About this exercise
What you return should be every record, retyped without a single change.

Exercise material
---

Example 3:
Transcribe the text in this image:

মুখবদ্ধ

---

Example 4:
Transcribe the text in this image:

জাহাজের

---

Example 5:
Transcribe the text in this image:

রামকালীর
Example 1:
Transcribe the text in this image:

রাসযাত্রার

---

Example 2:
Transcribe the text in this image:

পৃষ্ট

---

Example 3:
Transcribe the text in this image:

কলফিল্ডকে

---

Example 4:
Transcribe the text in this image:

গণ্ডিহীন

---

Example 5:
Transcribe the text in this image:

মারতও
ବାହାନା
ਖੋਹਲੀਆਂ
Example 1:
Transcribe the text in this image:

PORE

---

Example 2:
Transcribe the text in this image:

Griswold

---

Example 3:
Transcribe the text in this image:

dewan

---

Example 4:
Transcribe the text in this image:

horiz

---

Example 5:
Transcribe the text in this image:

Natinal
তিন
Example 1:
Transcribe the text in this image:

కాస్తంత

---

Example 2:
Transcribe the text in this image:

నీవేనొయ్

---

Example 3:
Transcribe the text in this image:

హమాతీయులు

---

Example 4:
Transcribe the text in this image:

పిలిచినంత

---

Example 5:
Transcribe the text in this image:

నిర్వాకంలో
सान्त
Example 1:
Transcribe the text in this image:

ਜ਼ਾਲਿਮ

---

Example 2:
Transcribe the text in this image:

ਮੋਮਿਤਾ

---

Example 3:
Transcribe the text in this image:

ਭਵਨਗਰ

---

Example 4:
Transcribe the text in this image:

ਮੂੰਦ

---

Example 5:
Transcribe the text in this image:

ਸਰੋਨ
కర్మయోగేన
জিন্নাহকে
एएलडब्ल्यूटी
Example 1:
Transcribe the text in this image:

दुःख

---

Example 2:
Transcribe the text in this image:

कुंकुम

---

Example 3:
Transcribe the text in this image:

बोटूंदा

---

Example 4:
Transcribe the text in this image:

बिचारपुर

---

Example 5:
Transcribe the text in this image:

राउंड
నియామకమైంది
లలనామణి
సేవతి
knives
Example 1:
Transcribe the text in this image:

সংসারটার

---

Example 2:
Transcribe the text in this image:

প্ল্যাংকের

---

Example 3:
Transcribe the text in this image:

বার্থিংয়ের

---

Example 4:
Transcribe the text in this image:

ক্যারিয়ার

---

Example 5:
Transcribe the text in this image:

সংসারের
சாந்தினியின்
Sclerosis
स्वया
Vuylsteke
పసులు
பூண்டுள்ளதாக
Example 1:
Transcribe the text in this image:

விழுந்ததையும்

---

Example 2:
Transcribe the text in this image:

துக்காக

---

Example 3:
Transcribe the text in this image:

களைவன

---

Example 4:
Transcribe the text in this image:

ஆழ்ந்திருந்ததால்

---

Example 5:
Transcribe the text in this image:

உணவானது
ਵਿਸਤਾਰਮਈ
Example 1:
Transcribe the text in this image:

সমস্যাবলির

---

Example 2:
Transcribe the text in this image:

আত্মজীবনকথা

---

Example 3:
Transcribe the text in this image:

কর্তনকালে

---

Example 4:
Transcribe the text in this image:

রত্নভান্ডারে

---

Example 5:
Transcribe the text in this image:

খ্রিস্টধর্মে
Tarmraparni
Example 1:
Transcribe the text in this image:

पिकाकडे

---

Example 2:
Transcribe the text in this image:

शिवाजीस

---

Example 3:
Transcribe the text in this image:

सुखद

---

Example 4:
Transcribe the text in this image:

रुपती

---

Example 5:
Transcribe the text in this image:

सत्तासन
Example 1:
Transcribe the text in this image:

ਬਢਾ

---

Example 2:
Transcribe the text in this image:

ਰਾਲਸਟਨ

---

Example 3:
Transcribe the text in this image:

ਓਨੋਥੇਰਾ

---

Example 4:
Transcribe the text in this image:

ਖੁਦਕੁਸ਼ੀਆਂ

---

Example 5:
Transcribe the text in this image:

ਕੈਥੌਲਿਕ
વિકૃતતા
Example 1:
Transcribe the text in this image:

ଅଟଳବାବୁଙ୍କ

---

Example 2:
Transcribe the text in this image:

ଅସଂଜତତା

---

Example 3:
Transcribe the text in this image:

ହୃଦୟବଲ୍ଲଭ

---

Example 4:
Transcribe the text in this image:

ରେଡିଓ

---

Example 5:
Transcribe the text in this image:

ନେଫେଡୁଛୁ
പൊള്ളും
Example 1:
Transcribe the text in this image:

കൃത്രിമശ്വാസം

Result below
---

Example 3:
Transcribe the text in this image:

মুখবদ্ধ

---

Example 4:
Transcribe the text in this image:

জাহাজের

---

Example 5:
Transcribe the text in this image:

রামকালীর
Example 1:
Transcribe the text in this image:

রাসযাত্রার

---

Example 2:
Transcribe the text in this image:

পৃষ্ট

---

Example 3:
Transcribe the text in this image:

কলফিল্ডকে

---

Example 4:
Transcribe the text in this image:

গণ্ডিহীন

---

Example 5:
Transcribe the text in this image:

মারতও
ବାହାନା
ਖੋਹਲੀਆਂ
Example 1:
Transcribe the text in this image:

PORE

---

Example 2:
Transcribe the text in this image:

Griswold

---

Example 3:
Transcribe the text in this image:

dewan

---

Example 4:
Transcribe the text in this image:

horiz

---

Example 5:
Transcribe the text in this image:

Natinal
তিন
Example 1:
Transcribe the text in this image:

కాస్తంత

---

Example 2:
Transcribe the text in this image:

నీవేనొయ్

---

Example 3:
Transcribe the text in this image:

హమాతీయులు

---

Example 4:
Transcribe the text in this image:

పిలిచినంత

---

Example 5:
Transcribe the text in this image:

నిర్వాకంలో
सान्त
Example 1:
Transcribe the text in this image:

ਜ਼ਾਲਿਮ

---

Example 2:
Transcribe the text in this image:

ਮੋਮਿਤਾ

---

Example 3:
Transcribe the text in this image:

ਭਵਨਗਰ

---

Example 4:
Transcribe the text in this image:

ਮੂੰਦ

---

Example 5:
Transcribe the text in this image:

ਸਰੋਨ
కర్మయోగేన
জিন্নাহকে
एएलडब्ल्यूटी
Example 1:
Transcribe the text in this image:

दुःख

---

Example 2:
Transcribe the text in this image:

कुंकुम

---

Example 3:
Transcribe the text in this image:

बोटूंदा

---

Example 4:
Transcribe the text in this image:

बिचारपुर

---

Example 5:
Transcribe the text in this image:

राउंड
నియామకమైంది
లలనామణి
సేవతి
knives
Example 1:
Transcribe the text in this image:

সংসারটার

---

Example 2:
Transcribe the text in this image:

প্ল্যাংকের

---

Example 3:
Transcribe the text in this image:

বার্থিংয়ের

---

Example 4:
Transcribe the text in this image:

ক্যারিয়ার

---

Example 5:
Transcribe the text in this image:

সংসারের
சாந்தினியின்
Sclerosis
स्वया
Vuylsteke
పసులు
பூண்டுள்ளதாக
Example 1:
Transcribe the text in this image:

விழுந்ததையும்

---

Example 2:
Transcribe the text in this image:

துக்காக

---

Example 3:
Transcribe the text in this image:

களைவன

---

Example 4:
Transcribe the text in this image:

ஆழ்ந்திருந்ததால்

---

Example 5:
Transcribe the text in this image:

உணவானது
ਵਿਸਤਾਰਮਈ
Example 1:
Transcribe the text in this image:

সমস্যাবলির

---

Example 2:
Transcribe the text in this image:

আত্মজীবনকথা

---

Example 3:
Transcribe the text in this image:

কর্তনকালে

---

Example 4:
Transcribe the text in this image:

রত্নভান্ডারে

---

Example 5:
Transcribe the text in this image:

খ্রিস্টধর্মে
Tarmraparni
Example 1:
Transcribe the text in this image:

पिकाकडे

---

Example 2:
Transcribe the text in this image:

शिवाजीस

---

Example 3:
Transcribe the text in this image:

सुखद

---

Example 4:
Transcribe the text in this image:

रुपती

---

Example 5:
Transcribe the text in this image:

सत्तासन
Example 1:
Transcribe the text in this image:

ਬਢਾ

---

Example 2:
Transcribe the text in this image:

ਰਾਲਸਟਨ

---

Example 3:
Transcribe the text in this image:

ਓਨੋਥੇਰਾ

---

Example 4:
Transcribe the text in this image:

ਖੁਦਕੁਸ਼ੀਆਂ

---

Example 5:
Transcribe the text in this image:

ਕੈਥੌਲਿਕ
વિકૃતતા
Example 1:
Transcribe the text in this image:

ଅଟଳବାବୁଙ୍କ

---

Example 2:
Transcribe the text in this image:

ଅସଂଜତତା

---

Example 3:
Transcribe the text in this image:

ହୃଦୟବଲ୍ଲଭ

---

Example 4:
Transcribe the text in this image:

ରେଡିଓ

---

Example 5:
Transcribe the text in this image:

ନେଫେଡୁଛୁ
പൊള്ളും
Example 1:
Transcribe the text in this image:

കൃത്രിമശ്വാസം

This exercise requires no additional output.